Lift every line from the entries that includes the word "Cosigned".

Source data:
========

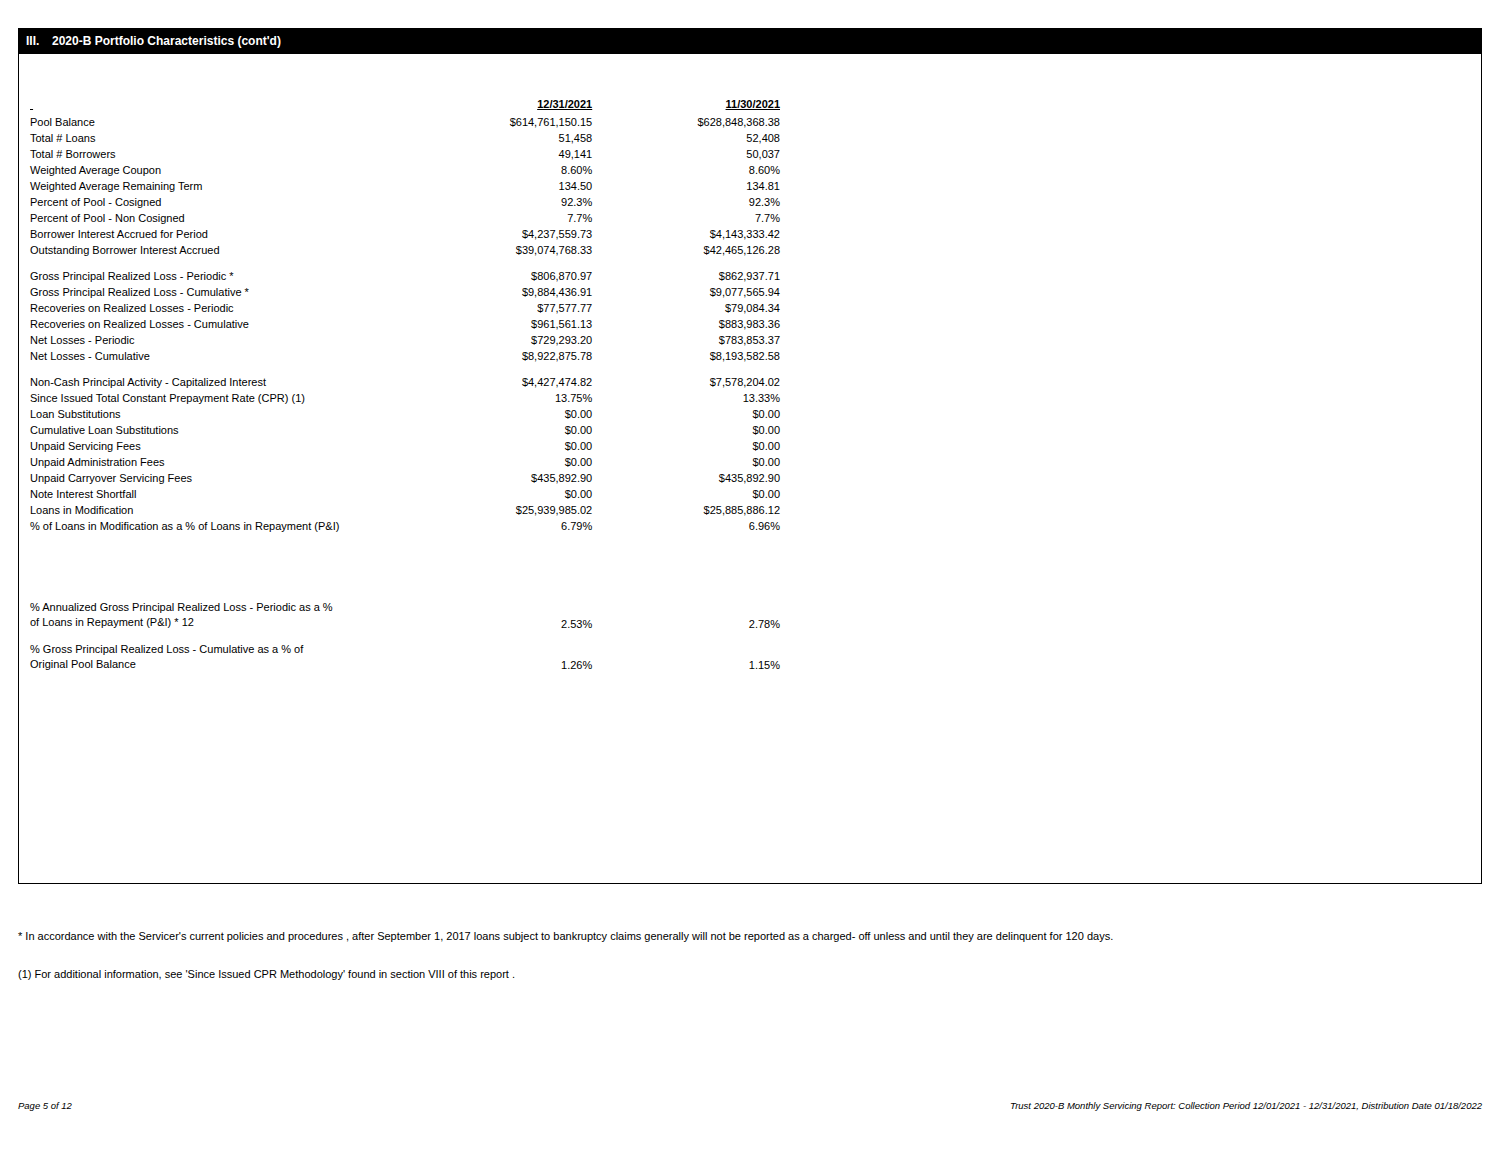III. 2020-B Portfolio Characteristics (cont'd)
| | 12/31/2021 | 11/30/2021 |
| Pool Balance | $614,761,150.15 | $628,848,368.38 |
| Total # Loans | 51,458 | 52,408 |
| Total # Borrowers | 49,141 | 50,037 |
| Weighted Average Coupon | 8.60% | 8.60% |
| Weighted Average Remaining Term | 134.50 | 134.81 |
| Percent of Pool - Cosigned | 92.3% | 92.3% |
| Percent of Pool - Non Cosigned | 7.7% | 7.7% |
| Borrower Interest Accrued for Period | $4,237,559.73 | $4,143,333.42 |
| Outstanding Borrower Interest Accrued | $39,074,768.33 | $42,465,126.28 |
| Gross Principal Realized Loss - Periodic * | $806,870.97 | $862,937.71 |
| Gross Principal Realized Loss - Cumulative * | $9,884,436.91 | $9,077,565.94 |
| Recoveries on Realized Losses - Periodic | $77,577.77 | $79,084.34 |
| Recoveries on Realized Losses - Cumulative | $961,561.13 | $883,983.36 |
| Net Losses - Periodic | $729,293.20 | $783,853.37 |
| Net Losses - Cumulative | $8,922,875.78 | $8,193,582.58 |
| Non-Cash Principal Activity - Capitalized Interest | $4,427,474.82 | $7,578,204.02 |
| Since Issued Total Constant Prepayment Rate (CPR) (1) | 13.75% | 13.33% |
| Loan Substitutions | $0.00 | $0.00 |
| Cumulative Loan Substitutions | $0.00 | $0.00 |
| Unpaid Servicing Fees | $0.00 | $0.00 |
| Unpaid Administration Fees | $0.00 | $0.00 |
| Unpaid Carryover Servicing Fees | $435,892.90 | $435,892.90 |
| Note Interest Shortfall | $0.00 | $0.00 |
| Loans in Modification | $25,939,985.02 | $25,885,886.12 |
| % of Loans in Modification as a % of Loans in Repayment (P&I) | 6.79% | 6.96% |
| % Annualized Gross Principal Realized Loss - Periodic as a % of Loans in Repayment (P&I) * 12 | 2.53% | 2.78% |
| % Gross Principal Realized Loss - Cumulative as a % of Original Pool Balance | 1.26% | 1.15% |
* In accordance with the Servicer's current policies and procedures , after September 1, 2017 loans subject to bankruptcy claims generally will not be reported as a charged- off unless and until they are delinquent for 120 days.
(1) For additional information, see 'Since Issued CPR Methodology' found in section VIII of this report .
Page 5 of 12 Trust 2020-B Monthly Servicing Report: Collection Period 12/01/2021 - 12/31/2021, Distribution Date 01/18/2022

========

SOLUTION TO THIS EXERCISE:
| Percent of Pool - Cosigned | 92.3% | 92.3% |
| Percent of Pool - Non Cosigned | 7.7% | 7.7% |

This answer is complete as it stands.